* [SUPPLIED ENTRIES]:
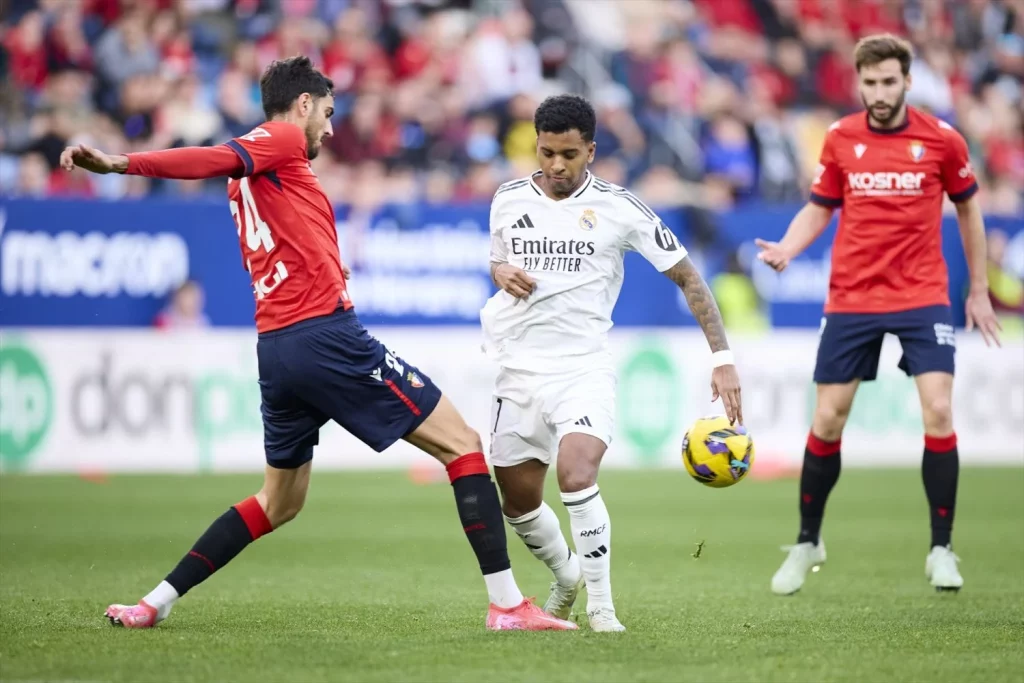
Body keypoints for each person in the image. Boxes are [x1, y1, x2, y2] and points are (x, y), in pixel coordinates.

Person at [60, 56, 576, 632]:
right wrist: (120, 163)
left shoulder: (253, 177)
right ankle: (507, 605)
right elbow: (214, 155)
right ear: (302, 105)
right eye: (327, 114)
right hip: (324, 337)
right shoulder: (278, 137)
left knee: (278, 502)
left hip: (277, 347)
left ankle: (153, 602)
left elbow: (252, 192)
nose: (331, 129)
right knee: (464, 446)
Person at [481, 94, 743, 632]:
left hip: (583, 369)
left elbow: (690, 277)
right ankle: (566, 577)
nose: (556, 165)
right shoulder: (507, 199)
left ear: (591, 152)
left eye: (569, 154)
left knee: (575, 473)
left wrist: (723, 358)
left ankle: (602, 608)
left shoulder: (621, 208)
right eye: (548, 152)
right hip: (518, 371)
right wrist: (499, 271)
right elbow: (500, 259)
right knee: (517, 502)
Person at [754, 34, 1002, 596]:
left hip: (922, 295)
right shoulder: (841, 138)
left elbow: (970, 214)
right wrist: (790, 248)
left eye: (889, 81)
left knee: (938, 410)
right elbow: (820, 207)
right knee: (828, 420)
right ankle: (808, 540)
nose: (880, 92)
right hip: (853, 297)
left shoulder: (941, 140)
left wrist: (979, 289)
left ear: (907, 81)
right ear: (858, 83)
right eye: (870, 83)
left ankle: (942, 548)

* [PROBLEM]: Omitting the images, output each record precisely as written.

* [PROBLEM SOLUTION]:
Body keypoints for each person in the image. Boxes are [x1, y1, x2, y2] and points are (x, y), in pixel coordinates.

Person at [60, 56, 576, 632]:
right wrist: (120, 163)
left shoulder: (253, 177)
right ankle: (507, 605)
right elbow: (214, 155)
right ear: (302, 105)
right eye: (327, 114)
right hip: (324, 337)
right shoulder: (278, 137)
left knee: (278, 502)
left hip: (277, 347)
left ankle: (153, 602)
left elbow: (252, 192)
nose: (331, 129)
right knee: (464, 446)
Person at [481, 94, 743, 632]:
left hip: (583, 369)
left elbow: (690, 277)
right ankle: (566, 577)
nose: (556, 165)
right shoulder: (507, 199)
left ear: (591, 152)
left eye: (569, 154)
left knee: (575, 473)
left wrist: (723, 358)
left ankle: (602, 608)
left shoulder: (621, 208)
right eye: (548, 152)
right hip: (518, 371)
right wrist: (499, 271)
right elbow: (500, 259)
right knee: (517, 502)
Person at [754, 34, 1002, 596]:
left hip: (922, 295)
right shoulder: (841, 138)
left elbow: (970, 214)
right wrist: (790, 248)
left eye: (889, 81)
left knee: (938, 410)
right elbow: (820, 207)
right knee: (828, 420)
right ankle: (808, 540)
nose: (880, 92)
right hip: (853, 297)
left shoulder: (941, 140)
left wrist: (979, 289)
left ear: (907, 81)
right ear: (858, 83)
right eye: (870, 83)
left ankle: (942, 548)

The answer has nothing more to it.